Background
In the intensive care unit (ICU), critically ill patients with cirrhosis and acute-on-chronic liver failure (ACLF) continue to have high mortality rates. The AARC ACLF score is a simple, newly-developed score based on Asian ACLF patients, which performs well in prognosis. The present study attempted to verify the prognostic ability of AARC ACLF in non-Asian critically ill patients with cirrhosis and ACLF.
Material/Methods
We enrolled 786 patients.

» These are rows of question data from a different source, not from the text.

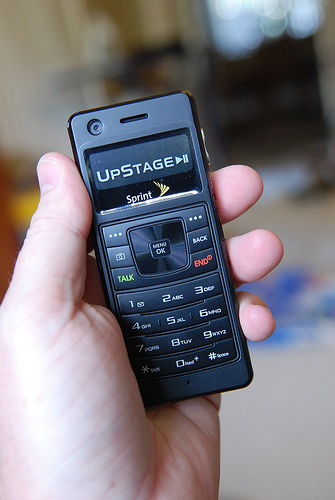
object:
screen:
[82, 125, 204, 214]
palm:
[0, 294, 227, 497]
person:
[0, 147, 286, 498]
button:
[147, 237, 173, 260]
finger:
[225, 227, 285, 285]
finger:
[236, 291, 276, 342]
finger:
[4, 149, 94, 303]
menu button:
[147, 238, 171, 258]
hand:
[0, 139, 284, 498]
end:
[193, 255, 210, 270]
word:
[192, 233, 207, 245]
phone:
[65, 89, 255, 411]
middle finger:
[207, 164, 264, 224]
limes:
[115, 270, 218, 298]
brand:
[151, 180, 171, 202]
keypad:
[116, 272, 238, 383]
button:
[188, 246, 219, 279]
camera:
[86, 118, 105, 137]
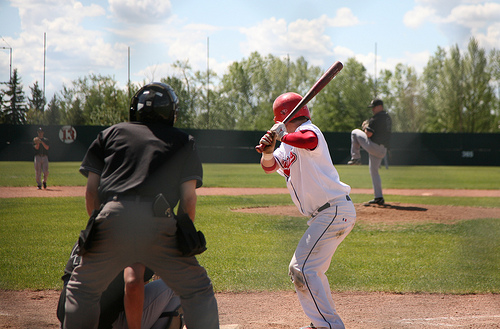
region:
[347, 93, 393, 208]
A pitcher getting ready to throw the ball.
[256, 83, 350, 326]
A ball player up to bat.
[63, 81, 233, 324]
An umpire for a baseball game.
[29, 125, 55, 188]
A ball player waiting for a play.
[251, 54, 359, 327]
A boy getting ready to swing a bat.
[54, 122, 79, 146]
A baseball logo on the wall of a ballpark.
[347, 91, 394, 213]
A man pitching from the pitchers mound.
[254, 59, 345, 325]
A man holding a baseball bat.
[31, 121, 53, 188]
A ball player in the outfield.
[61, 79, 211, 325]
The backside of an umpire.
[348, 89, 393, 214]
Pitcher is preparing to throw the ball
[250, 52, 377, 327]
Baseball player preparing to swing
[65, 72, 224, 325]
Umpire judging the pitch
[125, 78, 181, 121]
Umpire wearing a black helmet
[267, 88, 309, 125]
Player wearing a red helmet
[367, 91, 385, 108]
Pitcher wearing a black hat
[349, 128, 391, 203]
Pitcher wearing grey pants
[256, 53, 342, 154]
Baseball bat made of wood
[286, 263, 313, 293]
Grass stains on white pants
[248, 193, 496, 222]
Pitcher mound of dirt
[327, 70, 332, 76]
A man swinging a bat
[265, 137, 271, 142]
Fingers wrapped around a bat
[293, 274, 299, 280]
Trousers soiled around the knee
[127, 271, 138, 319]
Arm seen through the legs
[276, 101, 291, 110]
A protective hat on the head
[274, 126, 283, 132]
Hand with glove holding a bat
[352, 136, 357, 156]
Leg up preparing to pitch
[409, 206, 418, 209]
Shadow on the ground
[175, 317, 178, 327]
Protection around the shin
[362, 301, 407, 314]
A bare patch on the ground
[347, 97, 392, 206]
A pitcher with his leg up, ready to throw a baseball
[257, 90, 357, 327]
A batter anticipating a ball being pitched to him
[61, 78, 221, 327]
An umpire dressed in grey, slightly bent at the knees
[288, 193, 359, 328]
Baseball pants with dirt stains on the knee and rear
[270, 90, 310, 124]
Red baseball safety helmet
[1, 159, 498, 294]
Green grass, recently mowed, on a ball field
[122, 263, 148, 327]
Bare arm of the catcher, bent slightly at the elbow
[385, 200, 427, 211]
Shadow of the pitcher, on the pitcher's mound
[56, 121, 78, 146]
Number 13 on a baseball shaped sign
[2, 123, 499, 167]
Tall green fence in the outfield of the baseball diamond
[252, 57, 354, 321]
batter in white and red uniform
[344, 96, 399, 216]
pitcher in gray and black uniform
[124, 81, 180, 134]
shiny black plastic helmet on umpire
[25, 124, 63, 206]
player in the dirt of the field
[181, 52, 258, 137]
tall trees growing behind the fence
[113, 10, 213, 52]
white clouds in light blue sky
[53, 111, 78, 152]
number thirteen on a baseball shaped sign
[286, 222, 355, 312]
brown dirt on batter's white pants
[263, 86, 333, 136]
red plastic helmet on batter's head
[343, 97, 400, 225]
pitcher getting ready to throw ball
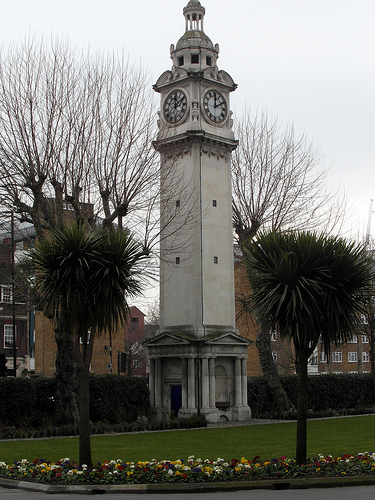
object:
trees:
[14, 215, 146, 468]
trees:
[240, 226, 374, 464]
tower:
[141, 0, 255, 423]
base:
[139, 328, 255, 424]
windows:
[175, 199, 181, 207]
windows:
[175, 255, 180, 265]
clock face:
[200, 85, 230, 127]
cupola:
[183, 0, 206, 32]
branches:
[230, 105, 349, 240]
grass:
[0, 411, 374, 474]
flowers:
[0, 449, 375, 485]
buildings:
[233, 242, 374, 376]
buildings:
[0, 192, 131, 377]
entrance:
[168, 381, 184, 422]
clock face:
[161, 87, 189, 127]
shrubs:
[0, 373, 151, 439]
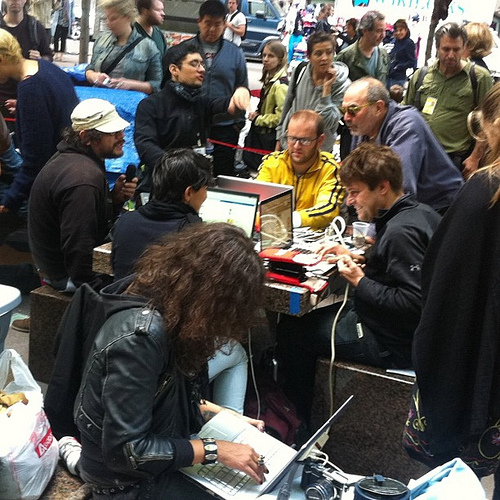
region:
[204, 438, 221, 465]
BAND AROUND THE WRIST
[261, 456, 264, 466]
RING ON THE FINGURE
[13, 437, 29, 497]
WHITE BAG ON THE TABLE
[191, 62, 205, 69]
BOY WEARING EYE GLASSES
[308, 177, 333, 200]
MAN WEARING A YELLOW JACKET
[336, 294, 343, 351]
WHITE CORD HANGING DOWN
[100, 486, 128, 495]
BELT IN THE PANTS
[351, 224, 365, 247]
CUP ON THE TABLE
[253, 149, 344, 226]
a yellow and black jacket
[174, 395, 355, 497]
an open laptop computer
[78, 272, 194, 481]
a black leather jacket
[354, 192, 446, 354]
a black jacket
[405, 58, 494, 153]
a man's lime green shirt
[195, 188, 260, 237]
a laptop computer monitor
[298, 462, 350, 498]
a digital camera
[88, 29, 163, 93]
a blue jean jacket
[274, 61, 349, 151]
a woman's grey sweatshirt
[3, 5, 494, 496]
people at an electronics convention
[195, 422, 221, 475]
a bracelet with silver medallions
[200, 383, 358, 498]
a laptop on a man's legs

Relevant clinical data were collected within 24 h after admission to compare the differences between survivors and non-survivors, and all the patients were followed up for at least 180 days.
Results
The 28-day, 90-day, and 180-day mortality rates were 28.9% (227/786), 36.4% (286/786), and 40.3% (317/786), respectively. Multivariate Cox regression analysis showed that AARC ACLF score (HR: 1.375, 95% CI: 1.247–1.516, P<0.001) was an independent predictive factor of 28-day mortality, and the AUROC of the predictive ability in 28-day mortality of the AARC ACLF score was 0.754. In addition, the AARC ACLF score was regraded into 3 classes (low risk: AARC ACLF <9, intermediate risk: 9≤ AARC ACLF <12, and high risk: AARC ACLF ≥12). The AARC ACLF score can be used for dynamic assessment by retest at days 4–7.
Conclusions
The AARC ACLF score has a good predictive value for 28-day, 90-day, and 180-day mortality in non-Asian critically ill patients with cirrhosis and ACLF, which is not inferior to CLIF-C ACLFs
Lact
and other models. It is easy to use at bedside, and it is dynamic and reliable.